The interpretation of the power of maintenance, etc., which limits its application to corpus and accumulations of past income and excludes from its operation current income as it arises appears to me artificial and more verbal than real. The purpose of the power is to enable the trustee to use for the immediate advantage of the cestui que trust what otherwise would be withheld until the period of distribution and the consequent vesting of his interest.
The more natural application to give the power is as an authority covering corpus and income and attaching to income as and when it arises. It thus authorizes the trustee to apply towards the maintenance, etc., of an infant a proportion of current income corresponding to his contingent share instead of withholding it for accumulation.
In my opinion the conclusion of the majority of the Supreme Court is right and the appeal should be dismissed.
The appellant under the decree was appointed to represent the next of kin and having regard to the nature of the question possibly stood in a different position from a beneficiary appealing in his own interest entirely from a decision given upon a trustee's originating summons. We would, I think, be justified in ordering that the respondents' costs (the trustee's as between solicitor and client) be paid not personally by the appellant but out of the estate, to be retained out of the released income which, subject to the power of maintenance, would be distributable among the statutory next of kin.
McTiernan J.
I agree that the appeal should be dismissed. I concur in the reasons of Dixon J. and in the order proposed by him.
Appeal dismissed. Order that the respondents' costs of the appeal be taxed, those of the trustee as between solicitor and client, and paid out of the estate. Order that such costs, in the administration of the trusts of the will, be thrown against and borne by, so far as the same may extend, the balance of the current income arising from time to time during the remainder of the life of the appellant which under the decretal order of 8th April 1940 would pass as on an intestacy and that the trustee be at liberty to retain such balance of income accordingly.
Solicitors for all parties, Gordon, Garling & Giugni, Young, by H. C-M. Garling & Garling.
[1] [1838] EngR 807; (1838) 2 Ke, 564, at p. 574 [1838] EngR 807; [48 E.R. 744, at p. 749].
[2] (1878) 8 Ch. D., at p. 271.
[3] (1878) 8 Ch. D. 261.
[4] [1840] EngR 464; (1840) 2 Beav. 430 [48 E.R. 1248].
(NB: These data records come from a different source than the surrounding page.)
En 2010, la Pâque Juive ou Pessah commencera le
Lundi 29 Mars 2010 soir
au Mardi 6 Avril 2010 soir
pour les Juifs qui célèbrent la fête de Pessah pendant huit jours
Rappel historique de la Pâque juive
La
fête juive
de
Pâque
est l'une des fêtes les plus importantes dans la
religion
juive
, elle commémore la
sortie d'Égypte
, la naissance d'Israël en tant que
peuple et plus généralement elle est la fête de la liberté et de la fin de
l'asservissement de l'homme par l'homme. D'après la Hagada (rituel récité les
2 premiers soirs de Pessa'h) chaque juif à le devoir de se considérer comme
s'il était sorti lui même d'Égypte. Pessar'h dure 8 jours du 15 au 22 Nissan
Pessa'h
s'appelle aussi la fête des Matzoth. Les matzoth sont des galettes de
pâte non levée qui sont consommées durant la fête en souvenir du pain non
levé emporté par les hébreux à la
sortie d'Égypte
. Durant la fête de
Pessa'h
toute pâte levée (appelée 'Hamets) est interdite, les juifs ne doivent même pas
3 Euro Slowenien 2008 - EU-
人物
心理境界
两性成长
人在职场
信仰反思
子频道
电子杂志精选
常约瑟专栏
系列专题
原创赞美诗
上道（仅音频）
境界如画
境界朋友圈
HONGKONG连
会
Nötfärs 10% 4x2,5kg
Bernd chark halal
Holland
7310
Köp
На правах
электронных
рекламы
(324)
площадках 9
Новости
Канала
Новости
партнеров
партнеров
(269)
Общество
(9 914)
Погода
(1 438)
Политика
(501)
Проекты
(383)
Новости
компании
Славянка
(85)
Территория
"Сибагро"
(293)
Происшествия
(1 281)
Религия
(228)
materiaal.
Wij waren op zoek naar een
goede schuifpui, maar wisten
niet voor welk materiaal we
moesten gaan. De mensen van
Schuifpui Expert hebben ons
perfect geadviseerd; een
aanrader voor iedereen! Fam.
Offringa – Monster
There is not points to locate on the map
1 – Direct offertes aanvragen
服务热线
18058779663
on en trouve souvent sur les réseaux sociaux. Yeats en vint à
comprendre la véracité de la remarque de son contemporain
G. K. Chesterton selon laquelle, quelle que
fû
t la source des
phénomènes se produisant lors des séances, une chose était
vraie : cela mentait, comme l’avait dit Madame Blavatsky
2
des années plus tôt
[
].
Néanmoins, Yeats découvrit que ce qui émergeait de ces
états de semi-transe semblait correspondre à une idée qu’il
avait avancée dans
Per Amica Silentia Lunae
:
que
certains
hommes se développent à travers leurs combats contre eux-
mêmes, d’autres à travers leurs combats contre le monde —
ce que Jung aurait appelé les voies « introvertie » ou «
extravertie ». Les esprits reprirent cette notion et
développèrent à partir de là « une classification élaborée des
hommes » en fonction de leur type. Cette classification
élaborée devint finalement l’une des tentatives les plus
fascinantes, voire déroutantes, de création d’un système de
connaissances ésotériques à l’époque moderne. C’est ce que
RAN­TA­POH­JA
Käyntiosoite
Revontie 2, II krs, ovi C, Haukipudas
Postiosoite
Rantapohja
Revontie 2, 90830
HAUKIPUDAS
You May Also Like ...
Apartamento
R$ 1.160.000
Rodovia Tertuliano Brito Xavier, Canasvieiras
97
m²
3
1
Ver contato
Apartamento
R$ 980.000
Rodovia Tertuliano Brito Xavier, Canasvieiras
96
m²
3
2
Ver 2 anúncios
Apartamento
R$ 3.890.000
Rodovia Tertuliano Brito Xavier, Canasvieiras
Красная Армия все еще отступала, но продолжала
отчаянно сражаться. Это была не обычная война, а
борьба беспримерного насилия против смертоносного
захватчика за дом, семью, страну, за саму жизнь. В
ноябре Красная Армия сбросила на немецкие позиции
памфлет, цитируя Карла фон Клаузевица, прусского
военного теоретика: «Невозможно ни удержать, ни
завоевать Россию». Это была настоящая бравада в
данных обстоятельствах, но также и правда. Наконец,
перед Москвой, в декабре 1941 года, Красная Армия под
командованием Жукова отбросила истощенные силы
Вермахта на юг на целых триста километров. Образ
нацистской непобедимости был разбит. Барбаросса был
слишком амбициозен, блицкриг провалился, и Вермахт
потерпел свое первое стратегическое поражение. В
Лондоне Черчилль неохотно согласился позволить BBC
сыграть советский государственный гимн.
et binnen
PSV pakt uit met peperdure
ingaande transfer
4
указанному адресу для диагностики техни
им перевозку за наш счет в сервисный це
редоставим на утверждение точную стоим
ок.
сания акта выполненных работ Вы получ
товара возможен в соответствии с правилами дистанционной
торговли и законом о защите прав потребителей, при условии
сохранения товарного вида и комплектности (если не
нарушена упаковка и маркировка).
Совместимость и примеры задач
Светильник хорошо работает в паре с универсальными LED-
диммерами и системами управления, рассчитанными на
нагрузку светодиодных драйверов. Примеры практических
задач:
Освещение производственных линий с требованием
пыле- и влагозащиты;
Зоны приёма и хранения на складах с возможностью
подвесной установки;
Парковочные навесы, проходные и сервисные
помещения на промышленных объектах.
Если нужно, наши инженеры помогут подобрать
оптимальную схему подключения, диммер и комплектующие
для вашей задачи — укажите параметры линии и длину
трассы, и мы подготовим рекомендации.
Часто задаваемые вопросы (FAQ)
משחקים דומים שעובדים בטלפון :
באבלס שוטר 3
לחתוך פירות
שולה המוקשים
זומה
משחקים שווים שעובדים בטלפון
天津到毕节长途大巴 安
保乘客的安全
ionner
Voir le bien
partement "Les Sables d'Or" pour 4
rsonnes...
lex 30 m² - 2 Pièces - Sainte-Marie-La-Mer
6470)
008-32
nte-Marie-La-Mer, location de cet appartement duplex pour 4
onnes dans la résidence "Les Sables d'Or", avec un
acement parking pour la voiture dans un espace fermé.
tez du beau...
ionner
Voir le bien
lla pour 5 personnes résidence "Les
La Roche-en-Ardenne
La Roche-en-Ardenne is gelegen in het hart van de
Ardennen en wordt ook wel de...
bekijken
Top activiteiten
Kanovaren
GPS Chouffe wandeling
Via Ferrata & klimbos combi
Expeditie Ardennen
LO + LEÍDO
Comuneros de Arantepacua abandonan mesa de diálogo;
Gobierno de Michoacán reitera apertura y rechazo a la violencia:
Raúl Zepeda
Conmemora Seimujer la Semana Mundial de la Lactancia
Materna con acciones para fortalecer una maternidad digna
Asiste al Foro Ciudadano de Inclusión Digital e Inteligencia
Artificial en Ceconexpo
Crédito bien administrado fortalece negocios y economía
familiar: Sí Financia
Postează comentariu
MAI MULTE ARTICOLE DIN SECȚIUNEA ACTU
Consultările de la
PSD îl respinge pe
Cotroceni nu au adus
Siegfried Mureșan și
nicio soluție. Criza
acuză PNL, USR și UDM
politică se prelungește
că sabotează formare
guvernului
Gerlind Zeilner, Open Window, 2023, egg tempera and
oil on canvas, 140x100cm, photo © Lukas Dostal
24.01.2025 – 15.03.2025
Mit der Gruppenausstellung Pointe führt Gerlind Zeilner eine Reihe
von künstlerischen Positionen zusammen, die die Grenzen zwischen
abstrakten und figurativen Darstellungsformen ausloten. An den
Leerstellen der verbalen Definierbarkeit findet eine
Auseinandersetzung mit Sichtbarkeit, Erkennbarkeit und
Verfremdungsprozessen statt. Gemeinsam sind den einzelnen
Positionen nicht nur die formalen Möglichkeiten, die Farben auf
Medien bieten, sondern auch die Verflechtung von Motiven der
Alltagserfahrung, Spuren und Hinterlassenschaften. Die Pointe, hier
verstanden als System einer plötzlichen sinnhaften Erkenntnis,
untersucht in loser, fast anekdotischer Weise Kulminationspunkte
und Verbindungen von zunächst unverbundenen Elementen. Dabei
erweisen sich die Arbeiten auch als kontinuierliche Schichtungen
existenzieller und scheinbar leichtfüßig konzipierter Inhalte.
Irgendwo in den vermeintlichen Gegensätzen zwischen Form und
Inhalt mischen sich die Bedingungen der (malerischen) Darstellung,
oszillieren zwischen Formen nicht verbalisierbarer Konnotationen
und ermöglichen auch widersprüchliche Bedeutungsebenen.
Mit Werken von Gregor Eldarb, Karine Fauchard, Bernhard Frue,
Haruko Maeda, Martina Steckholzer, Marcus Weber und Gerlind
[5] [1845] EngR 585; (1845) 8 Beav. 347, at pp. 351, 352 [1845] EngR 585; [50 E.R. 136, at p. 138].
[6] (1840) 2 Beav., at p. 441 [48 E.R. at p. 125].
[7] (1940) 40 S.R. (N.S.W.), at pp. 391, 392; 57 W.N. (N.S.W.), at p. 123.
[8] [1840] EngR 464; (1840) 2 Beav. 430 [48 E.R. 1248].
[9] (1838) 2 Ke., at p. 574 [48 E.R., at p. 749].
[10] (1840) 2 Beav., at p. 441 [48 E.R., at p. 1252].